I’d just like to refer the author to what I wrote on this subject 11 months ago;
“On the matter of security, how feasible is it that terrorists will intercept a nuclear fuel transport and extract the plutonium from it? Well, even if we assume that they can evade all the spy satellites ever built with sufficient forces to overwhelm a fully armed transport vessel in the middle of the ocean, break open the thick steel transport cans and remove the fuel, consider that in order to remove plutonium from uranium, Britain has constructed a factory bigger than most cathedrals. Are we really to believe that while it costs us £2 billion, they could do it with the chemistry kit they got at Toys ‘R’ Us?”
http://auberius.blogspot.com/2006/10/nuclear-option_04.html
Sadly, this discussion continues to ignore the progress being made in other countries that have more effective public sectors. It needs to develop further the proposals already made by Chris Huhne et al: Climate Change Starts at Home (April 07) about more energy efficient housing is just one of those papers – except I cannot find that paper now on the LD web site. Start at http://www.libdems.org.uk/environment/index.html
And we really need to have some nuclear capacity, but we are stuck in the gap between our near term requirement and the 4th generation much cleaner technology currently being developed by several countries (but not by us). See the Argonne Lab http://www.ne.al.gov and the Idaho National Lab http://nuclear.inl.gov/gen4/
When I joined the party in 1983 the green economist Fritz Schumaker had a big influence on me, and I felt at home in the Liberal Party. He did not know about global warming of course, and since then James Lovelock has been saying the opposite.

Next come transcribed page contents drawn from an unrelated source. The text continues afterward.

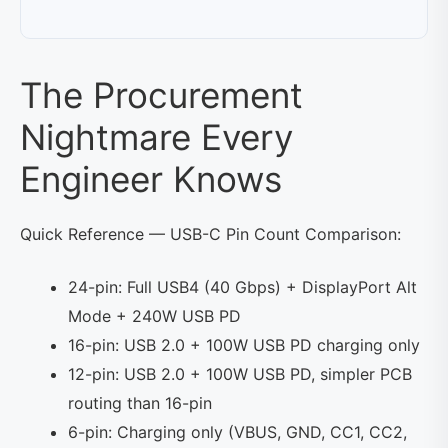
The Procurement
Nightmare Every
Engineer Knows
Quick Reference — USB-C Pin Count Comparison:
24-pin: Full USB4 (40 Gbps) + DisplayPort Alt
Mode + 240W USB PD
16-pin: USB 2.0 + 100W USB PD charging only
12-pin: USB 2.0 + 100W USB PD, simpler PCB
routing than 16-pin
6-pin: Charging only (VBUS, GND, CC1, CC2,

In truth the arguments are so complicated, with so many variables I do not know what to think. It is hard to have a serious debate about it on this forum. Out of interest I am curious to know what would happen if a plane was to fly into a nuclear power station?

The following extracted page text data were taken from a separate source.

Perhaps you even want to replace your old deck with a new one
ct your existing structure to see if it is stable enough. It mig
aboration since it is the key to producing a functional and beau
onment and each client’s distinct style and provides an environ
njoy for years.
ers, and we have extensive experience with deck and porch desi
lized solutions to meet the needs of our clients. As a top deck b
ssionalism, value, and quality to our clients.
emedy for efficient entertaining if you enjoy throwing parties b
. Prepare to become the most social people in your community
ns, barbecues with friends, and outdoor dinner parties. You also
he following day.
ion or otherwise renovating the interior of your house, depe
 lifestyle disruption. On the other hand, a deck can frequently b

One concern that I do have is that if the pro-nuclear wing of the party were to get it’s way, it would simply be another step towards the party becoming a party of boring subburban accountants who read the Times.
In the overall scheme of things, I shouldn’t let that sway me I know.
Geoffrey,
That’s a very interesting point. It is hard to see nuclear power as one of the good guys, to be passionate about it. Dry logic can be depressing if it doesn’t give us the answers that feel good.
I remember reading Schumacher in the 80s. I forget most of the details but my impression today is that although he saw through a few conventional idiocies, he also installed a few of his own.
He argued against computers – that they were putting clerks out of work – but it is unthinkable now that we would prefer all arithmetic to be manual.
Small is beautiful, yes, but at the same time it limits what can be achieved with a division of labour. Smallness should not be a virtue to enslave ourselves to.
We discussed the conference agenda at a special meeting of Sheffield Hallam Lib Dems, and spent some time on the nuclear question.
A majority were in favour of at least keeping the option open for further nuclear power, including one chap who clearly understood energy policy inside-out and had long been an opponent of nuclear but is now a supporter because of the impending energy crisis and global warming.
One of those remaining opposed pointed out, quite rightly, that it is very difficult political positioning to support nuclear on environmental grounds, when all the environmental groups will just damn us for it. If we bow to this threat, is that called ‘selling out’?
Rarely is politics well-informed by engineering considerations. Or, for that matter, science or economics. Ah well.